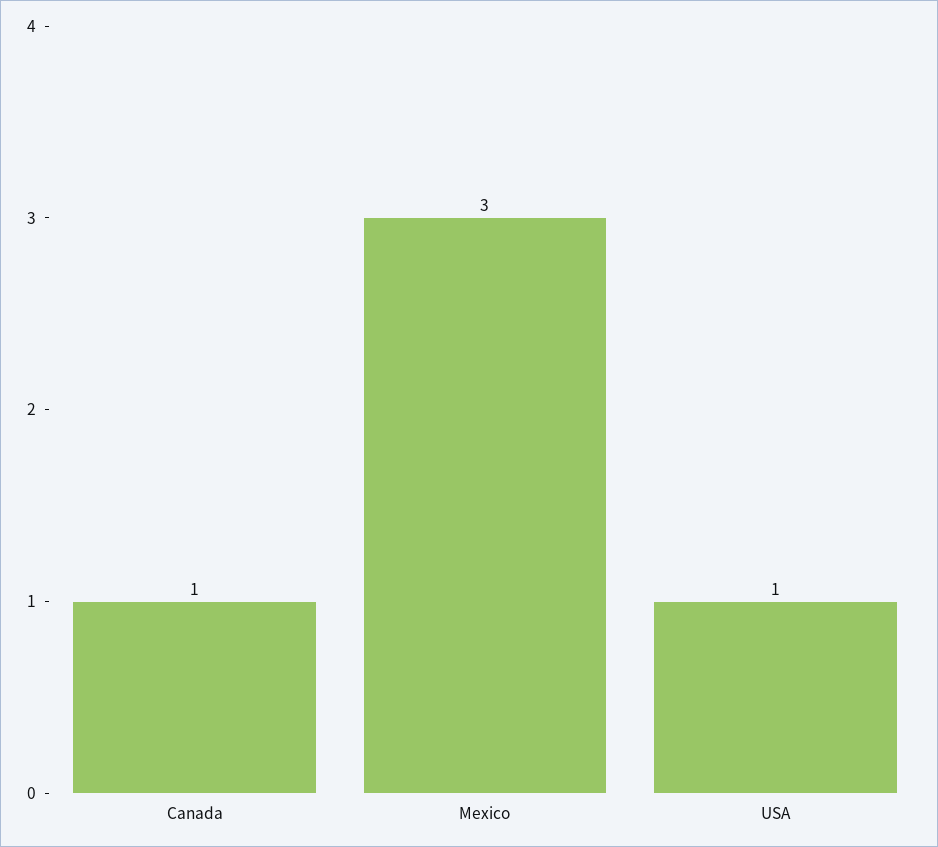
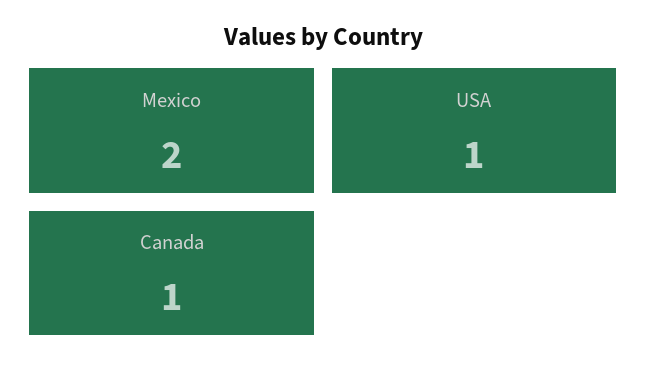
  {
    "Canada": 1,
-   "Mexico": 3,
+   "Mexico": 2,
    "USA": 1
  }

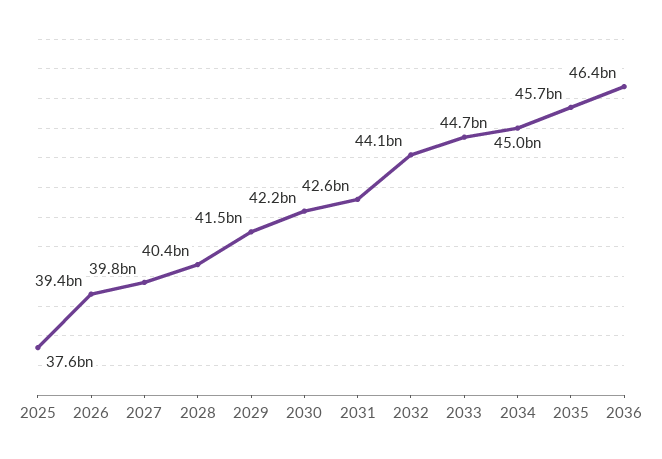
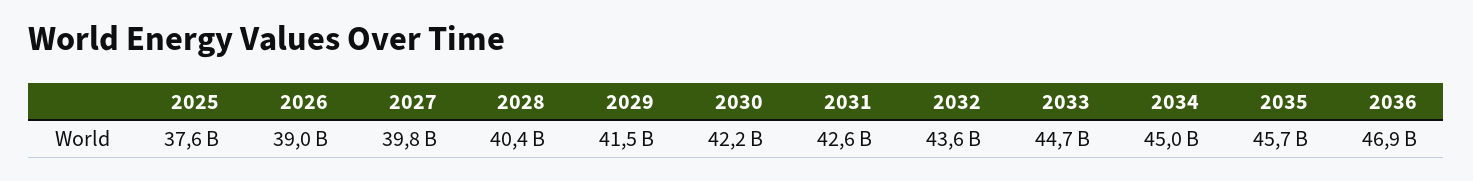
  {
    "2025": 37600000000,
-   "2026": 39400000000,
+   "2026": 39000000000,
    "2027": 39800000000,
    "2028": 40400000000,
    "2029": 41500000000,
    "2030": 42200000000,
    "2031": 42600000000,
-   "2032": 44100000000,
+   "2032": 43600000000,
    "2033": 44700000000,
    "2034": 45000000000,
    "2035": 45700000000,
-   "2036": 46400000000
+   "2036": 46900000000
  }

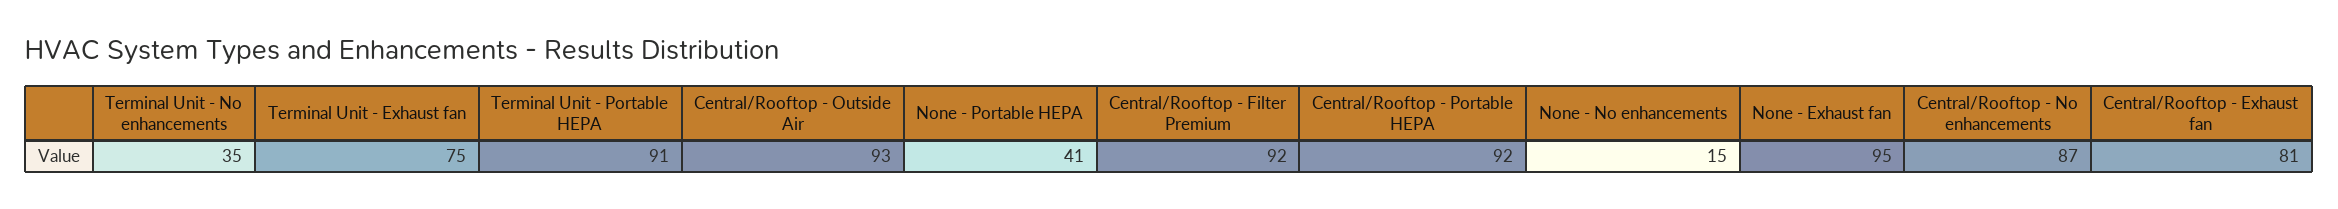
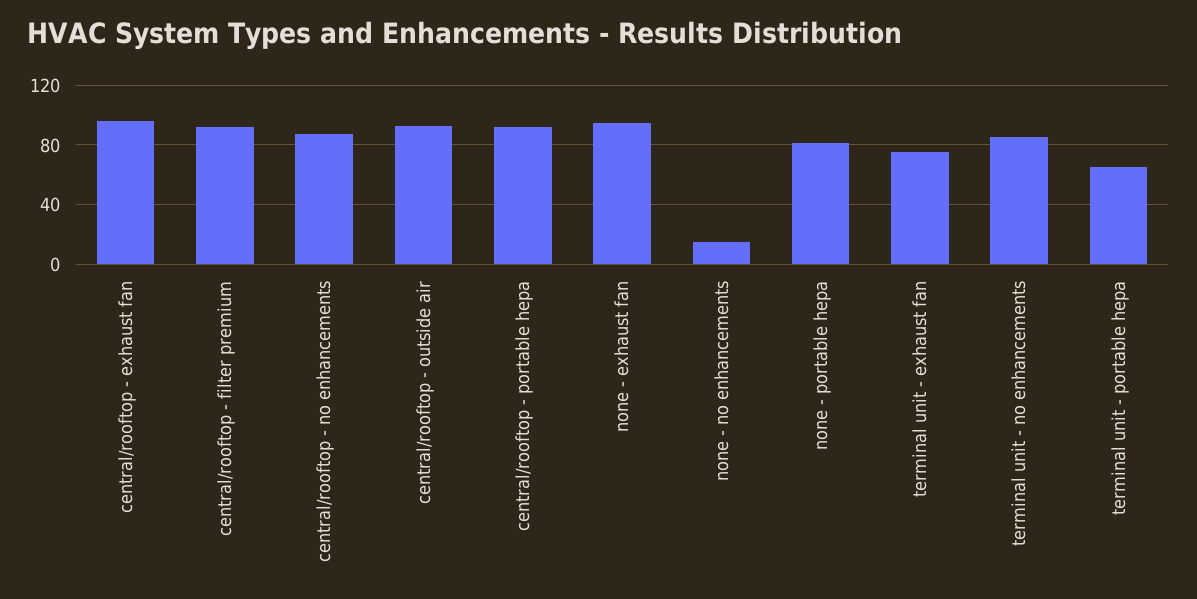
  {
-   "Terminal Unit - No enhancements": 35,
+   "Terminal Unit - No enhancements": 85,
    "Terminal Unit - Exhaust fan": 75,
-   "Terminal Unit - Portable HEPA": 91,
+   "Terminal Unit - Portable HEPA": 65,
    "Central/Rooftop - Outside Air": 93,
-   "None - Portable HEPA": 41,
+   "None - Portable HEPA": 80,
    "Central/Rooftop - Filter Premium": 92,
    "Central/Rooftop - Portable HEPA": 92,
    "None - No enhancements": 15,
    "None - Exhaust fan": 95,
    "Central/Rooftop - No enhancements": 87,
-   "Central/Rooftop - Exhaust fan": 81
+   "Central/Rooftop - Exhaust fan": 95
  }

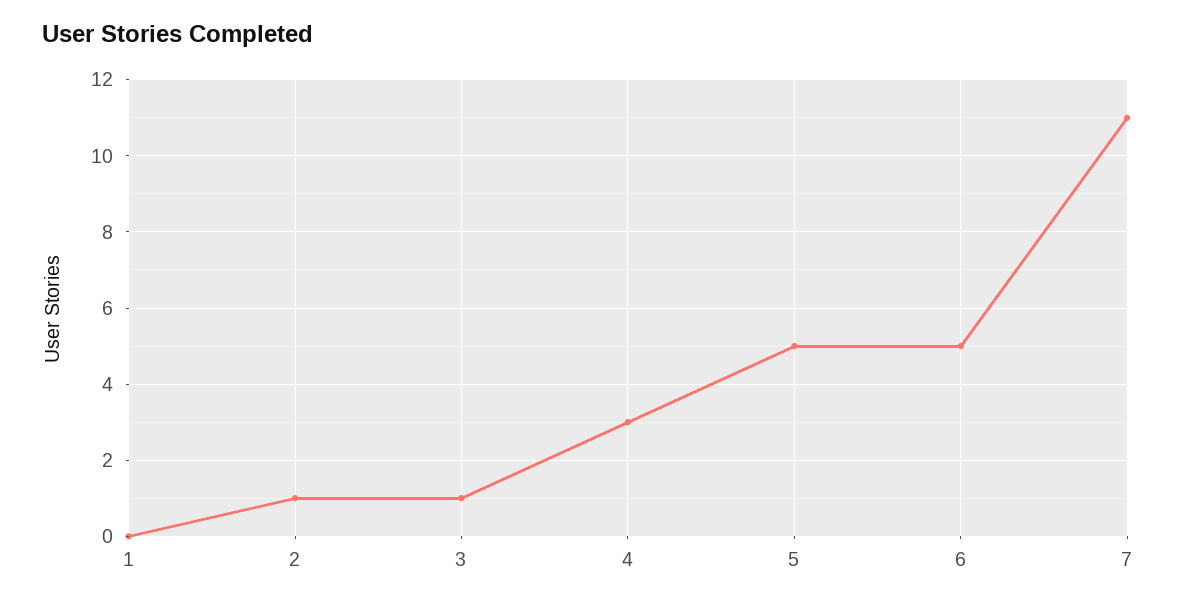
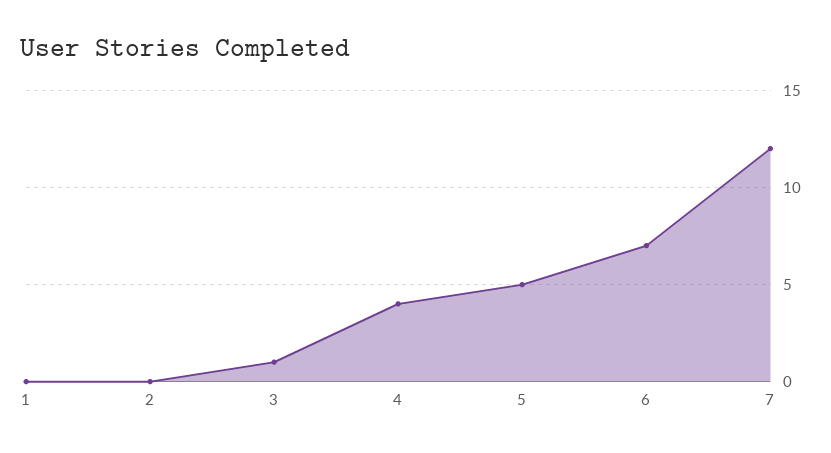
  {
    "1": 0,
-   "2": 1,
+   "2": 0,
    "3": 1,
-   "4": 3,
+   "4": 4,
    "5": 5,
-   "6": 5,
+   "6": 7,
-   "7": 11
+   "7": 12
  }

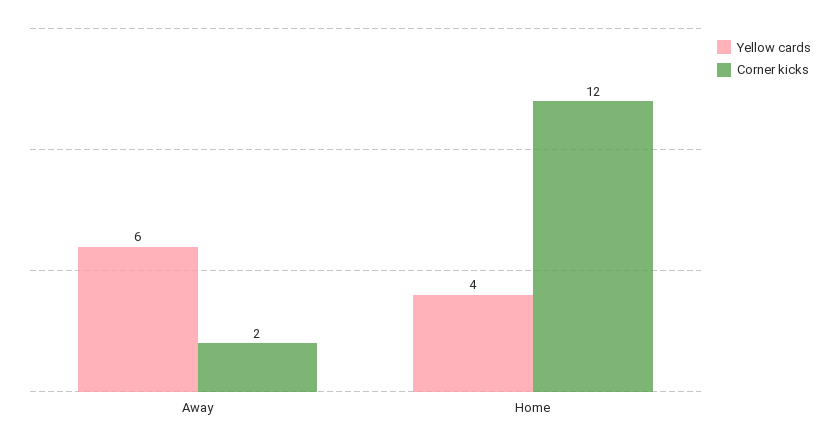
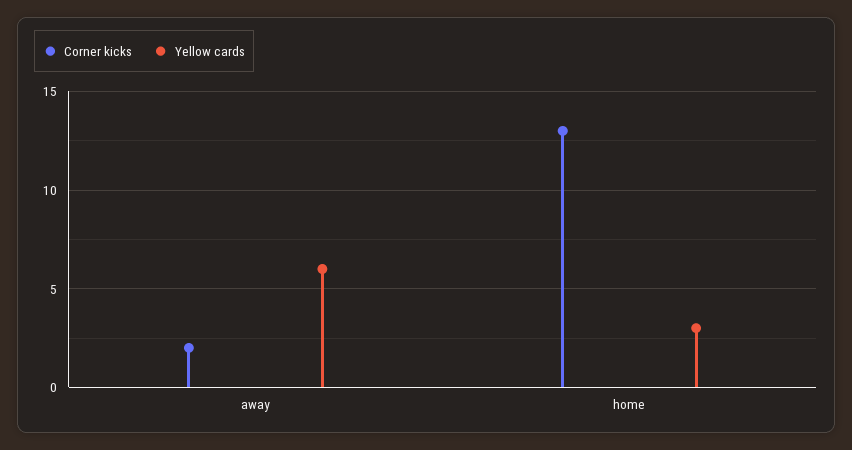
  {
    "Yellow cards": {
      "Away": 6,
-     "Home": 4
+     "Home": 3
    },
    "Corner kicks": {
      "Away": 2,
-     "Home": 12
+     "Home": 13
    }
  }

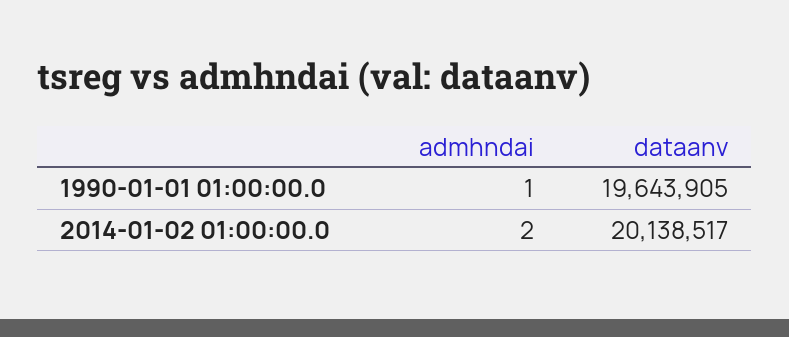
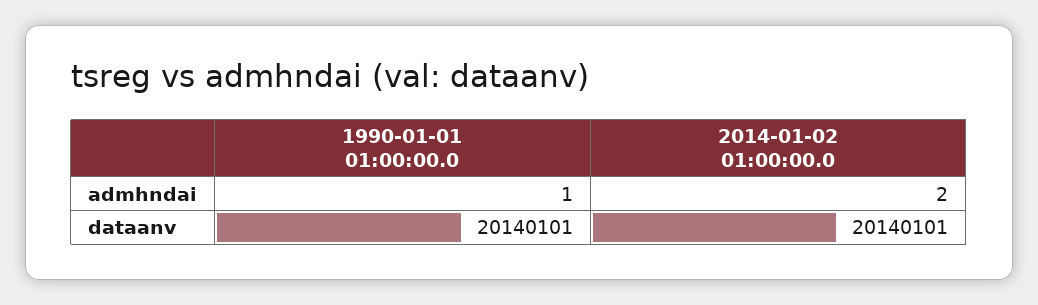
  {
    "admhndai": {
      "1990-01-01 01:00:00.0": 1,
      "2014-01-02 01:00:00.0": 2
    },
    "dataanv": {
-     "1990-01-01 01:00:00.0": 19643905,
+     "1990-01-01 01:00:00.0": 20140101,
-     "2014-01-02 01:00:00.0": 20138517
+     "2014-01-02 01:00:00.0": 20140101
    }
  }

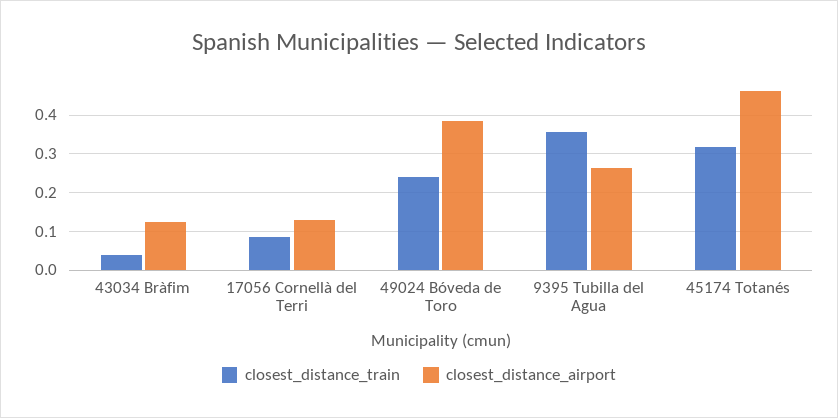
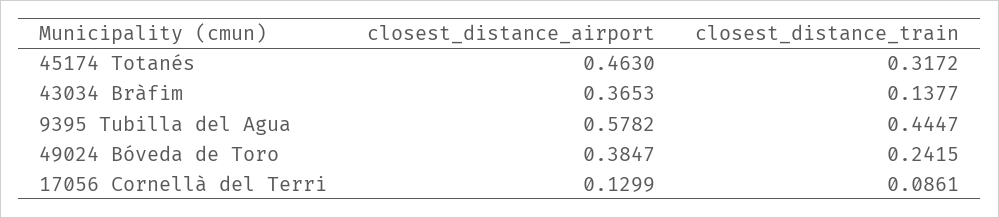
  {
    "closest_distance_train": {
-     "43034 Bràfim": 0.04,
+     "43034 Bràfim": 0.1377,
      "17056 Cornellà del Terri": 0.0861,
      "49024 Bóveda de Toro": 0.2415,
-     "9395 Tubilla del Agua": 0.36,
+     "9395 Tubilla del Agua": 0.4447,
      "45174 Totanés": 0.3172
    },
    "closest_distance_airport": {
-     "43034 Bràfim": 0.12,
+     "43034 Bràfim": 0.3653,
      "17056 Cornellà del Terri": 0.1299,
      "49024 Bóveda de Toro": 0.3847,
-     "9395 Tubilla del Agua": 0.26,
+     "9395 Tubilla del Agua": 0.5782,
      "45174 Totanés": 0.463
    }
  }

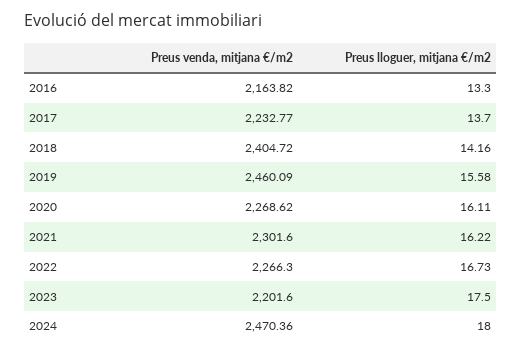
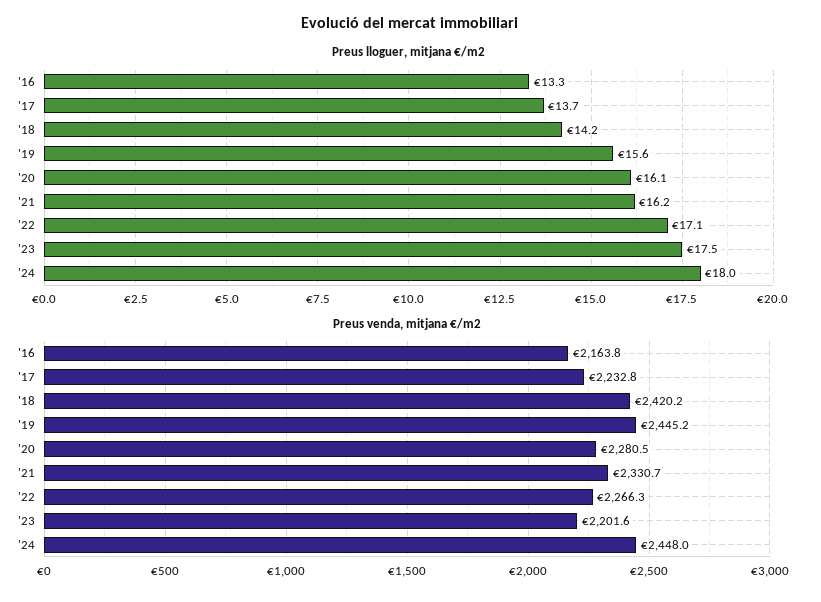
  {
    "Preus venda, mitjana €/m2": {
      "2016": 2163.82,
      "2017": 2232.77,
-     "2018": 2404.72,
+     "2018": 2420.2,
-     "2019": 2460.09,
+     "2019": 2445.2,
-     "2020": 2268.62,
+     "2020": 2280.5,
-     "2021": 2301.6,
+     "2021": 2330.7,
      "2022": 2266.3,
      "2023": 2201.6,
-     "2024": 2470.36
+     "2024": 2448
    },
    "Preus lloguer, mitjana €/m2": {
      "2016": 13.3,
      "2017": 13.7,
      "2018": 14.16,
      "2019": 15.58,
      "2020": 16.11,
      "2021": 16.22,
-     "2022": 16.73,
+     "2022": 17.1,
      "2023": 17.5,
      "2024": 18
    }
  }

Exercise brief: Give every record back exactly as it reads, with no images.

Exercise output:
  {
    "Canada": 1,
-   "Mexico": 3,
+   "Mexico": 2,
    "USA": 1
  }

  {
    "2025": 37600000000,
-   "2026": 39400000000,
+   "2026": 39000000000,
    "2027": 39800000000,
    "2028": 40400000000,
    "2029": 41500000000,
    "2030": 42200000000,
    "2031": 42600000000,
-   "2032": 44100000000,
+   "2032": 43600000000,
    "2033": 44700000000,
    "2034": 45000000000,
    "2035": 45700000000,
-   "2036": 46400000000
+   "2036": 46900000000
  }

  {
-   "Terminal Unit - No enhancements": 35,
+   "Terminal Unit - No enhancements": 85,
    "Terminal Unit - Exhaust fan": 75,
-   "Terminal Unit - Portable HEPA": 91,
+   "Terminal Unit - Portable HEPA": 65,
    "Central/Rooftop - Outside Air": 93,
-   "None - Portable HEPA": 41,
+   "None - Portable HEPA": 80,
    "Central/Rooftop - Filter Premium": 92,
    "Central/Rooftop - Portable HEPA": 92,
    "None - No enhancements": 15,
    "None - Exhaust fan": 95,
    "Central/Rooftop - No enhancements": 87,
-   "Central/Rooftop - Exhaust fan": 81
+   "Central/Rooftop - Exhaust fan": 95
  }

  {
    "1": 0,
-   "2": 1,
+   "2": 0,
    "3": 1,
-   "4": 3,
+   "4": 4,
    "5": 5,
-   "6": 5,
+   "6": 7,
-   "7": 11
+   "7": 12
  }

  {
    "Yellow cards": {
      "Away": 6,
-     "Home": 4
+     "Home": 3
    },
    "Corner kicks": {
      "Away": 2,
-     "Home": 12
+     "Home": 13
    }
  }

  {
    "admhndai": {
      "1990-01-01 01:00:00.0": 1,
      "2014-01-02 01:00:00.0": 2
    },
    "dataanv": {
-     "1990-01-01 01:00:00.0": 19643905,
+     "1990-01-01 01:00:00.0": 20140101,
-     "2014-01-02 01:00:00.0": 20138517
+     "2014-01-02 01:00:00.0": 20140101
    }
  }

  {
    "closest_distance_train": {
-     "43034 Bràfim": 0.04,
+     "43034 Bràfim": 0.1377,
      "17056 Cornellà del Terri": 0.0861,
      "49024 Bóveda de Toro": 0.2415,
-     "9395 Tubilla del Agua": 0.36,
+     "9395 Tubilla del Agua": 0.4447,
      "45174 Totanés": 0.3172
    },
    "closest_distance_airport": {
-     "43034 Bràfim": 0.12,
+     "43034 Bràfim": 0.3653,
      "17056 Cornellà del Terri": 0.1299,
      "49024 Bóveda de Toro": 0.3847,
-     "9395 Tubilla del Agua": 0.26,
+     "9395 Tubilla del Agua": 0.5782,
      "45174 Totanés": 0.463
    }
  }

  {
    "Preus venda, mitjana €/m2": {
      "2016": 2163.82,
      "2017": 2232.77,
-     "2018": 2404.72,
+     "2018": 2420.2,
-     "2019": 2460.09,
+     "2019": 2445.2,
-     "2020": 2268.62,
+     "2020": 2280.5,
-     "2021": 2301.6,
+     "2021": 2330.7,
      "2022": 2266.3,
      "2023": 2201.6,
-     "2024": 2470.36
+     "2024": 2448
    },
    "Preus lloguer, mitjana €/m2": {
      "2016": 13.3,
      "2017": 13.7,
      "2018": 14.16,
      "2019": 15.58,
      "2020": 16.11,
      "2021": 16.22,
-     "2022": 16.73,
+     "2022": 17.1,
      "2023": 17.5,
      "2024": 18
    }
  }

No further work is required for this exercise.